▸ **作業内容**
本文の「7.0億ドルの株式買戻しプログラムが承認され、既に3.26億ドル分の株式を買戻し実施している。」という一文を英語に訳せ。

▸ **本文**
5. 技術およびサイバーセキュリティリスク
- システムの信頼性: 複雑なITシステムへの依存により、ソフトウェアバグ、システム停止、サイバー攻撃がサービスを中断させ、評判を損なう可能性。
- データセキュリティ侵害: 過去のインシデント(例: 2016年のデータ侵害)により、重大な責任やユーザー信頼の喪失につながる脆弱性が示されている。
- AIおよび機械学習リスク: AIの統合に伴い、アルゴリズムのバイアス、データプライバシー、進化する規制環境に関連するリスクが発生。
6. ブランドおよび評判管理
- ネガティブな報道: 過去および現在のネガティブなメディア報道がブランドを損ない、ユーザーや従業員の獲得・維持が困難に。
- 安全性の問題: ドライバーによる暴力事件や事故の報告がユーザーの信頼を損ない、規制の監視を強化する可能性。
- 職場文化: 過去の文化的課題および職場慣行の改善努力が、ポジティブなブランドイメージの維持に重要。
7. オペレーショナルなスケーラビリティと効率性
- 成長の管理: 急速な拡大により運営の複雑性が増し、システム、人員、内部統制の効果的な管理が必要。
- 労働力管理: 特に競争の激しい労働市場において、優秀な従業員の採用、トレーニング、維持が困難。
- 自動運転車への投資: 自動運転技術への大規模な投資は、パフォーマンス、規制承認、ドライバーの職の喪失に関連するリスクを伴う。
自社株買いプログラム
7.0億ドルの株式買戻しプログラムが承認され、既に3.26億ドル分の株式を買戻し実施している。

▸ **提示された記録**
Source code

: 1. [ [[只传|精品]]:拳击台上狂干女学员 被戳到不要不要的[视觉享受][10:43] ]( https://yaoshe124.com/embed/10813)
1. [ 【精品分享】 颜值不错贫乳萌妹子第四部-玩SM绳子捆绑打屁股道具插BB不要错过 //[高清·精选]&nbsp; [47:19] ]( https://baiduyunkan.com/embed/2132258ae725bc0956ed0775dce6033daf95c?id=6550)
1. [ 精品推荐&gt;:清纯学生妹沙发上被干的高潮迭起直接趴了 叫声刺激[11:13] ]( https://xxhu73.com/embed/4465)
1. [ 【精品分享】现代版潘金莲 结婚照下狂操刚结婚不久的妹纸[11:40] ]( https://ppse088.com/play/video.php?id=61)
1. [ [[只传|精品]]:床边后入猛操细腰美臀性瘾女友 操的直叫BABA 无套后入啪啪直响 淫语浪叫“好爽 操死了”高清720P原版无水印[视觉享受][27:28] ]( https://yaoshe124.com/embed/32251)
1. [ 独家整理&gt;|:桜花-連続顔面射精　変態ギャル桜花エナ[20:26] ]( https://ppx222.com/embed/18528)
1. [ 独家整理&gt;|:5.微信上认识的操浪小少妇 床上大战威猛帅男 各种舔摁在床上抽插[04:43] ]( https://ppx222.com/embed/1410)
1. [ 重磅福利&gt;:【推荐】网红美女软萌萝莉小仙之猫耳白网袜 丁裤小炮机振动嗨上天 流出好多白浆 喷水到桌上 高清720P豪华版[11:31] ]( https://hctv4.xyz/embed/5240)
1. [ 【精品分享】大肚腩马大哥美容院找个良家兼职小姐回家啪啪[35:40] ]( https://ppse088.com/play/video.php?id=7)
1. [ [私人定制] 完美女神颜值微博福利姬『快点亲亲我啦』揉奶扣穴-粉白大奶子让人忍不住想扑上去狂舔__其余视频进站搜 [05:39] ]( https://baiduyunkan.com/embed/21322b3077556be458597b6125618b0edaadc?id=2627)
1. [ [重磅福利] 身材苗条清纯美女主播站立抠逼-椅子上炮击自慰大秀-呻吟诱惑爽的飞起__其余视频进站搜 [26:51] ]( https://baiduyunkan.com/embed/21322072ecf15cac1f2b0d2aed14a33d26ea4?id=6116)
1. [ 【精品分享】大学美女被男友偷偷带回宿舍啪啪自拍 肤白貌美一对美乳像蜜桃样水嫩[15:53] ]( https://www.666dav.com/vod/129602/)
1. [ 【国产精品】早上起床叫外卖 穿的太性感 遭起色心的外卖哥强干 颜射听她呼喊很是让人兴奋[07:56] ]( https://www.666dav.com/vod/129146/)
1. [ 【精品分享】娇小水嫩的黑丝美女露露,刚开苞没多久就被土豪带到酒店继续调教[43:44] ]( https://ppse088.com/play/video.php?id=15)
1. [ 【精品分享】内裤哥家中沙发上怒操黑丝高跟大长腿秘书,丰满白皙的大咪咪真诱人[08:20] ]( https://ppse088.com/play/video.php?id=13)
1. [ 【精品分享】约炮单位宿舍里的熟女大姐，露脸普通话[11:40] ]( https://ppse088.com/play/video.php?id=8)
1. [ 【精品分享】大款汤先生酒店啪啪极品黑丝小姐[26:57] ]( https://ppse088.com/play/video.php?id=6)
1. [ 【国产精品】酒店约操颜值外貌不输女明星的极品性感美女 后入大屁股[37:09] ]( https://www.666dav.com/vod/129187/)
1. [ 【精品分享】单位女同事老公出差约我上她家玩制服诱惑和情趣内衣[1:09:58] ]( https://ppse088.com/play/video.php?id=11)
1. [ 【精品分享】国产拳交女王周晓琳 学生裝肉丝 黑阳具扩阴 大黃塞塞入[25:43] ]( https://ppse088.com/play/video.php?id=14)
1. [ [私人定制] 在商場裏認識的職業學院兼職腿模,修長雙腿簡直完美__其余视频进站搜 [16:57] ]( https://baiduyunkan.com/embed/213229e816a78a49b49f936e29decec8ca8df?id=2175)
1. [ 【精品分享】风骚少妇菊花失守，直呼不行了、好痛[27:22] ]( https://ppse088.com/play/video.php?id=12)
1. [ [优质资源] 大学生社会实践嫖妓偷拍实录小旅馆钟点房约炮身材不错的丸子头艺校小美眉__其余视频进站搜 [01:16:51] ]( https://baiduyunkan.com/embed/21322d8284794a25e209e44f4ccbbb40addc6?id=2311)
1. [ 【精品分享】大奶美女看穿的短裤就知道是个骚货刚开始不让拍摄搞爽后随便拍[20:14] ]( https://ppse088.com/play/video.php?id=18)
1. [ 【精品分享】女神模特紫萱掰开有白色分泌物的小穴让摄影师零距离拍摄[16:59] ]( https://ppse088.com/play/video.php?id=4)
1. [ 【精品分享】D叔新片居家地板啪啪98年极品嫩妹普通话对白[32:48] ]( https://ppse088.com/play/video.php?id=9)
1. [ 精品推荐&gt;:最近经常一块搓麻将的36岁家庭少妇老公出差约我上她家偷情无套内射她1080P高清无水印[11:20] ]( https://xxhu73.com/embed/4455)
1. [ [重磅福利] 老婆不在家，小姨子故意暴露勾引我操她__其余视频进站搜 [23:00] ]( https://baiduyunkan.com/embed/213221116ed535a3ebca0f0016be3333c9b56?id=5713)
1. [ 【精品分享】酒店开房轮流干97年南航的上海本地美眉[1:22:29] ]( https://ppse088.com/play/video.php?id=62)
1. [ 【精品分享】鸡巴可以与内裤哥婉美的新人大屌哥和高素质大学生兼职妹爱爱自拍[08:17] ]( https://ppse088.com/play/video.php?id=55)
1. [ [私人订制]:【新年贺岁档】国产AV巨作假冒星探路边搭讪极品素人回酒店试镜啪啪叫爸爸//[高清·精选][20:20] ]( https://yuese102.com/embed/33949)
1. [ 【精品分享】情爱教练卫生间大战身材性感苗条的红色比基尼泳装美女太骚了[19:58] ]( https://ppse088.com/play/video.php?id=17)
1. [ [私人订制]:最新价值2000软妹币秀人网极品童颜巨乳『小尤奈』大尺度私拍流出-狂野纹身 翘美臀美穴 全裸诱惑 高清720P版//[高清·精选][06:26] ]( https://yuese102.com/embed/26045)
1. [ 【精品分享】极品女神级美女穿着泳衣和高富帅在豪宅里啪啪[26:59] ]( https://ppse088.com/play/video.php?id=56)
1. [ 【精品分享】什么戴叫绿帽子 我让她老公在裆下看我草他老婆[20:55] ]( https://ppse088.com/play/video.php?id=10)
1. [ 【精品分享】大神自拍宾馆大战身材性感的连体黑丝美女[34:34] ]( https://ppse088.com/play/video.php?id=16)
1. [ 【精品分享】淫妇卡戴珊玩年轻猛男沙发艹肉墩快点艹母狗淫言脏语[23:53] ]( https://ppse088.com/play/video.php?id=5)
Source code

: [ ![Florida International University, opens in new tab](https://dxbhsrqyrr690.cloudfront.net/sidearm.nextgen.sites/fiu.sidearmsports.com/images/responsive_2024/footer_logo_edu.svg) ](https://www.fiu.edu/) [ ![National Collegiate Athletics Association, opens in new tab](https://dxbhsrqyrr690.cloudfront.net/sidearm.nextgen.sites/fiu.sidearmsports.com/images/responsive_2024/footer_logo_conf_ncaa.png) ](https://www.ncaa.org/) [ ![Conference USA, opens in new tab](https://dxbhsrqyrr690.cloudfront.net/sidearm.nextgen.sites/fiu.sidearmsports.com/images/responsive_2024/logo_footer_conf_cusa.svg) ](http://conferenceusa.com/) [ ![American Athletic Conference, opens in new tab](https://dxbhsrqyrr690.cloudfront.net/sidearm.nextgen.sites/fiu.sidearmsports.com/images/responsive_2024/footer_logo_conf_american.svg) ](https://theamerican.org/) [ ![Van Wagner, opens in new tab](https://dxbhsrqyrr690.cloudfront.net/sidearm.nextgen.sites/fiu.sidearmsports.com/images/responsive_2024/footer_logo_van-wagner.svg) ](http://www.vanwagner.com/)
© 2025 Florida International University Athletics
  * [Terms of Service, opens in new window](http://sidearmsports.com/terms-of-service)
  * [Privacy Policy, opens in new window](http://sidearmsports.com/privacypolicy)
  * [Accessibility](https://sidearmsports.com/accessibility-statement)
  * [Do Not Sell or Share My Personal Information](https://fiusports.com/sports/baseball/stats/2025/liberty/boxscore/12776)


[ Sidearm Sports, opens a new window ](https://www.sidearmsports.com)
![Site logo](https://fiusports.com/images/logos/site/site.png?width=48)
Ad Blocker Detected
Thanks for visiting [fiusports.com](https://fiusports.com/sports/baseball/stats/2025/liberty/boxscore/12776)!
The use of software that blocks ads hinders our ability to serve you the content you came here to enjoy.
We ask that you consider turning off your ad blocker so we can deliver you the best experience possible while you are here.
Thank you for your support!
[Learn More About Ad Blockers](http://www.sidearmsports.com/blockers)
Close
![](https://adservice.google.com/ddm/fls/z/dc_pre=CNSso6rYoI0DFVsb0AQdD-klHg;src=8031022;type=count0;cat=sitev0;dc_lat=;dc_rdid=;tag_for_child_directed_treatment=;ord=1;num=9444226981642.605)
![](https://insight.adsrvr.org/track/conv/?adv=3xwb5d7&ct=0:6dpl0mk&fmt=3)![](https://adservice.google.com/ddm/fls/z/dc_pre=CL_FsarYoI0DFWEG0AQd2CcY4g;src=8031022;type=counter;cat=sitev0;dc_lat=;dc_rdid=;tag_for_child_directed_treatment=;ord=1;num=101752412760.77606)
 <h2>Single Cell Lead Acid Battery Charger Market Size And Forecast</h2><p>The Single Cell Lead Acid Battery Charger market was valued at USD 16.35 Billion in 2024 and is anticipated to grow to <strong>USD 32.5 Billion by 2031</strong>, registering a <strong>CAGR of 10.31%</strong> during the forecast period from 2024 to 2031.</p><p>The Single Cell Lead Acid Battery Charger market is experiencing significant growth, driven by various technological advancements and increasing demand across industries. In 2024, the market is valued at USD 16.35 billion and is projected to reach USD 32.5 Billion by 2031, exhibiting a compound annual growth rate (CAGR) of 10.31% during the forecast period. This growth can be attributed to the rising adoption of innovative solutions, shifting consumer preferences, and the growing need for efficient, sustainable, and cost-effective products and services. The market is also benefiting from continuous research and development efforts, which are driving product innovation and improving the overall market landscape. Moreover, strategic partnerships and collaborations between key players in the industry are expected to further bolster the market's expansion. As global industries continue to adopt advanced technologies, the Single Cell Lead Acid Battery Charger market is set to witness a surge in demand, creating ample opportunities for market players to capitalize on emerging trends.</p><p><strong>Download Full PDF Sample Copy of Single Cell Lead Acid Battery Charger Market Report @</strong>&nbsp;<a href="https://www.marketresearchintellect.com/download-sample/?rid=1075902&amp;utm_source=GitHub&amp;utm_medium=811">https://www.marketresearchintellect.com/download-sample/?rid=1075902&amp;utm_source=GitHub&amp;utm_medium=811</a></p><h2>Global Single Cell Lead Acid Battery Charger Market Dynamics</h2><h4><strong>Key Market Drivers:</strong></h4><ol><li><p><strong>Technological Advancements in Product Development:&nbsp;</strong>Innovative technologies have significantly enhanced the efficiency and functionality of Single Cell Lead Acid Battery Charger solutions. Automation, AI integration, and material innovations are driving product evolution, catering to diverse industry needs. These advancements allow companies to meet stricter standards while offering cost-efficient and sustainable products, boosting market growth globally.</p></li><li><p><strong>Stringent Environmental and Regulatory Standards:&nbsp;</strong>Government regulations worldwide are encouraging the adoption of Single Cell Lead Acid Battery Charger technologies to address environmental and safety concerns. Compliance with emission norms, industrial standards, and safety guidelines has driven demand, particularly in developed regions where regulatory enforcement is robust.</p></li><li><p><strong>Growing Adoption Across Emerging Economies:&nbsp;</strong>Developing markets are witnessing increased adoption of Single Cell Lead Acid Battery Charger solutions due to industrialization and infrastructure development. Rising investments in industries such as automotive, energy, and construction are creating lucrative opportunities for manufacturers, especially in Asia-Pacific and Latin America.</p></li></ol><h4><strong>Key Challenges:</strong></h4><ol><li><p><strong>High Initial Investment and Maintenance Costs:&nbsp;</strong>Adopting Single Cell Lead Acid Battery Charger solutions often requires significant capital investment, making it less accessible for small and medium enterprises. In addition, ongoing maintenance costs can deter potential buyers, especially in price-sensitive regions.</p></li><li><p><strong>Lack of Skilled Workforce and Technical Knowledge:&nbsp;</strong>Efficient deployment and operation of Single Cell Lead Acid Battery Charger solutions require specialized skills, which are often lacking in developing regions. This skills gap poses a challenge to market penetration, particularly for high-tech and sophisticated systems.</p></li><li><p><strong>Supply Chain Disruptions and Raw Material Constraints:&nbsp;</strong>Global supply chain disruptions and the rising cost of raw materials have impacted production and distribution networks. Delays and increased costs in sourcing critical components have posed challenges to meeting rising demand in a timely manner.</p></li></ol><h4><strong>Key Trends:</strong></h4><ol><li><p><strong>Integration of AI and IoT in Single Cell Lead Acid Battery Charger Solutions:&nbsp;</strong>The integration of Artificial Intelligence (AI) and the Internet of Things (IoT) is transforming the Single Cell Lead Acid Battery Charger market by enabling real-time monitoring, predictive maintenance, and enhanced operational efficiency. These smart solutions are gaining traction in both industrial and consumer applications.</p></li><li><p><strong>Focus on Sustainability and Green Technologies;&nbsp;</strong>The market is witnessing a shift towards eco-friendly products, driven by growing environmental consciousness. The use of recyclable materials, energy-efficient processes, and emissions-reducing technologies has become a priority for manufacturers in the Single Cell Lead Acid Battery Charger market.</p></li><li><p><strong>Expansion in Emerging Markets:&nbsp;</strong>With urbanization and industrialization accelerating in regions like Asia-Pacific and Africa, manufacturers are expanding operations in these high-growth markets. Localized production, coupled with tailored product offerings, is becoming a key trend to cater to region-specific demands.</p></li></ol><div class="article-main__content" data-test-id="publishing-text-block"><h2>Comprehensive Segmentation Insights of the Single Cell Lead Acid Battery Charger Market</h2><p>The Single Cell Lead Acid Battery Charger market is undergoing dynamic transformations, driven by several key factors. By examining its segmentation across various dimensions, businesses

▸ **回答欄**
A $700 million share repurchase program has been approved, and $326 million worth of shares have already been repurchased.